DATA PROVIDED
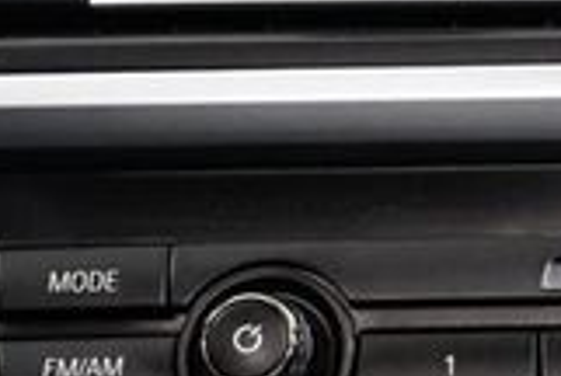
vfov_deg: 9.6
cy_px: 306
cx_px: 930
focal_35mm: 143
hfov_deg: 13.2
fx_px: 2233
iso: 3200
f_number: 3.5
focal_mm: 18
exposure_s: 1/80
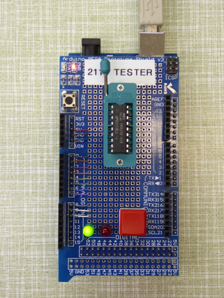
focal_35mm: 61
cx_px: 112
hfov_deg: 24.0
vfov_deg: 31.7
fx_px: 526
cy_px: 149
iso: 250
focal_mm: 10.9
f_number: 4.3
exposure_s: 1/60
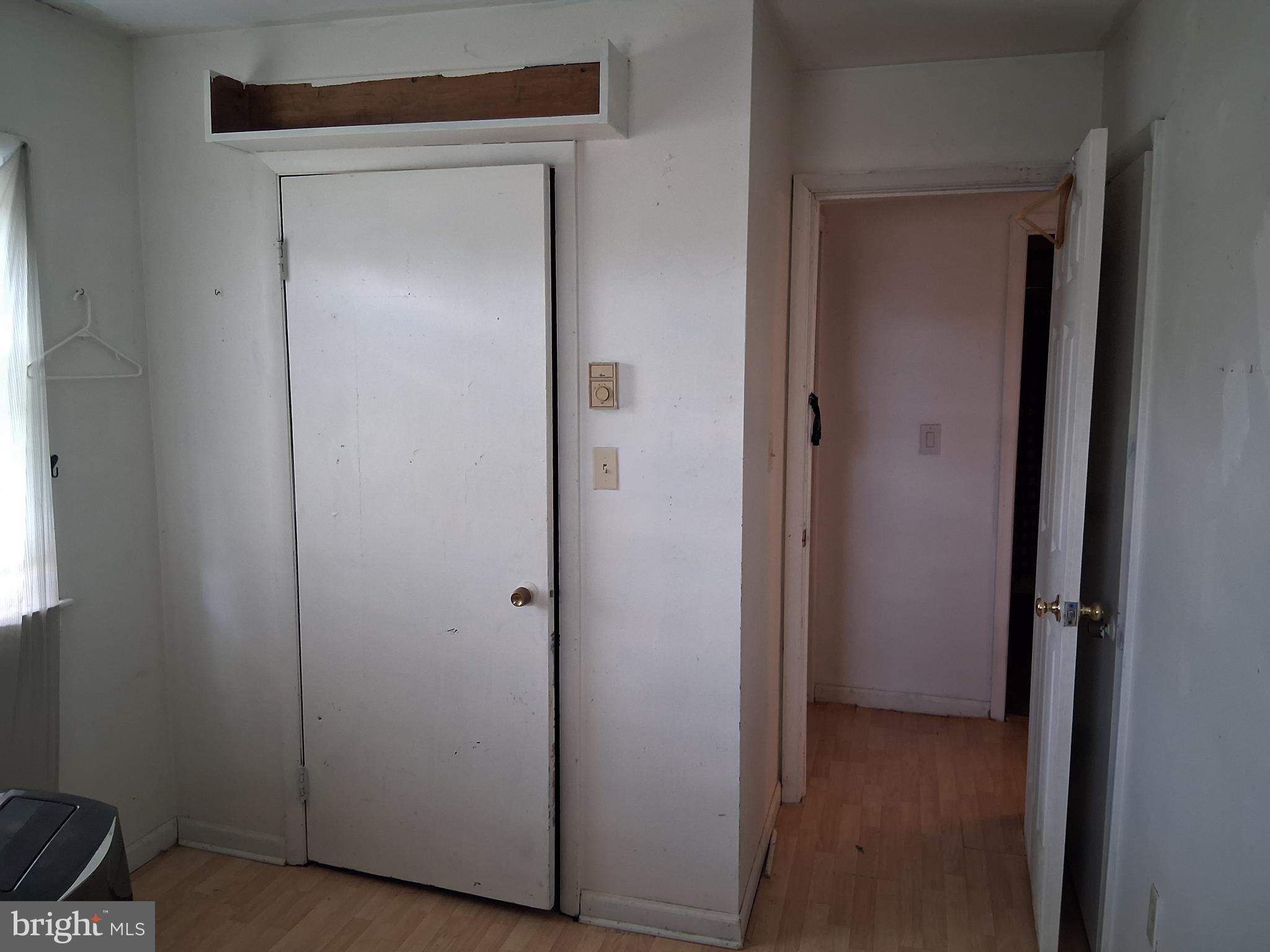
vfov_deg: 53.1
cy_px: 476
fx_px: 954
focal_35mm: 26
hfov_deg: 67.3
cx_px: 635
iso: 500
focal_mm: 3.98
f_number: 1.8
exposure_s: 1/50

WHAT THE TASK ASKS
Could you print all of the entries above exactly as written, minus the pictures?

REPLY TO THE TASK
vfov_deg: 9.6
cy_px: 306
cx_px: 930
focal_35mm: 143
hfov_deg: 13.2
fx_px: 2233
iso: 3200
f_number: 3.5
focal_mm: 18
exposure_s: 1/80
focal_35mm: 61
cx_px: 112
hfov_deg: 24.0
vfov_deg: 31.7
fx_px: 526
cy_px: 149
iso: 250
focal_mm: 10.9
f_number: 4.3
exposure_s: 1/60
vfov_deg: 53.1
cy_px: 476
fx_px: 954
focal_35mm: 26
hfov_deg: 67.3
cx_px: 635
iso: 500
focal_mm: 3.98
f_number: 1.8
exposure_s: 1/50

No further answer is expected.